Deployment best practices While NEMA ratings are designed to guide control engineers to one type of enclosure or another, the system isn’t the most intuitive, acknowledges AutomationDirect’s Kinney. As a result, many misunderstand the ratings and erroneously spec a unit or they ignore the rating system all together, relying instead on gut instinct, which raises the risk of problems.

“Customers will consider an environmental rating that gives specific requirements, but that standard only looks at a portion of what that environment is,” notes Ron Zeitler, quality assurance manager for Saginaw Control & Engineering. “You have to consider all of the environmental issues in the end-use environment, not just the type of rating .”

As part of the selection process, it’s important to fully understand where the enclosure will be used to address factors such as physical security, mounting requirements, and accessibility. Thermal management is another critical aspect of enclosures as integrators will often need to include different forms of cooling devices—many of which may not be compatible with specific environments where water or extreme cold temperatures are involved, Kinney says.

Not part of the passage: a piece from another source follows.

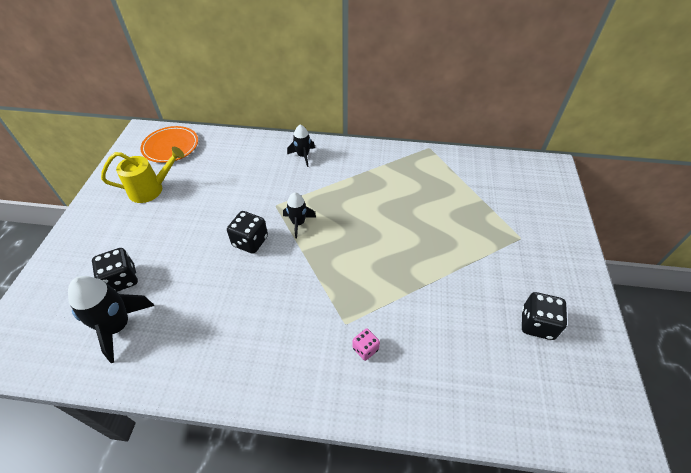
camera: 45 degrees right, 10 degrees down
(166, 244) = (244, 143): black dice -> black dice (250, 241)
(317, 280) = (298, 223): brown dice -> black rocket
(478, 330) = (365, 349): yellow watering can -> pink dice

Another important consideration is size—too many control engineers don’t pay close attention early on to the size and spacing needs of components like HMI screens or fans and then end up saddled with an enclosure that doesn’t scale properly to accommodate the full bill of materials.

Kinney advises customers to keep longevity in mind when selecting an enclosure, at least beyond the service life of the internal components, to avoid having to purchase a new enclosure and endure the hassle of remounting and optimizing components.

“Put the work in on the front end so you don’t have to think about it on the back end,” Kinney says. “Once the enclosure is installed, the only thing you should worry about is troubleshooting and maintaining the equipment inside. The enclosure should be able to do its job in perpetuity.”